TASK
Using the records below, copy out exactly the line that contains "left hip: (974, 248)" and every line that follows it, up to and including the last, and no others.

Saved data entries
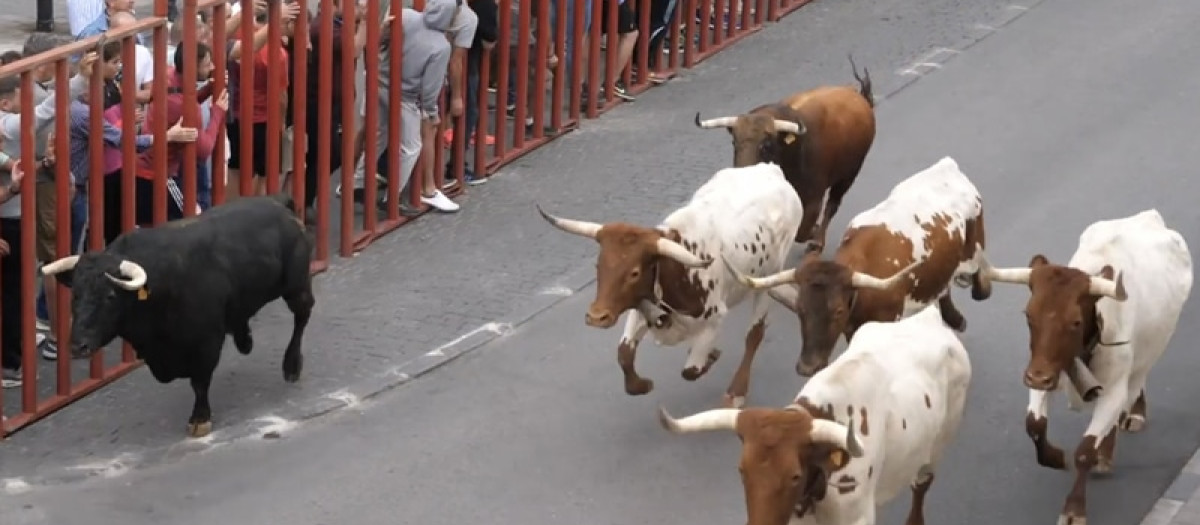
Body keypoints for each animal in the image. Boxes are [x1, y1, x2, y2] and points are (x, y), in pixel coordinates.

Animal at [40, 194, 316, 438]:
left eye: (110, 296)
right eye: (75, 294)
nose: (78, 345)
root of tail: (279, 202)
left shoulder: (207, 342)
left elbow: (200, 381)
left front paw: (200, 419)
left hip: (296, 286)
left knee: (302, 316)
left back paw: (291, 365)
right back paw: (244, 338)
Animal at [691, 54, 878, 251]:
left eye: (766, 145)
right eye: (734, 142)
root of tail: (855, 93)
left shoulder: (814, 199)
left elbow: (802, 231)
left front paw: (813, 232)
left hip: (849, 175)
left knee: (832, 205)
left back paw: (818, 240)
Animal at [724, 158, 988, 376]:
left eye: (838, 311)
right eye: (800, 310)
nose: (807, 367)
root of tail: (947, 166)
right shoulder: (854, 329)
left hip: (974, 248)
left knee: (978, 274)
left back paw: (978, 291)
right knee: (944, 287)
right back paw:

SOLVED PROBLEM
left hip: (974, 248)
left knee: (978, 274)
left back paw: (978, 291)
right knee: (944, 287)
right back paw:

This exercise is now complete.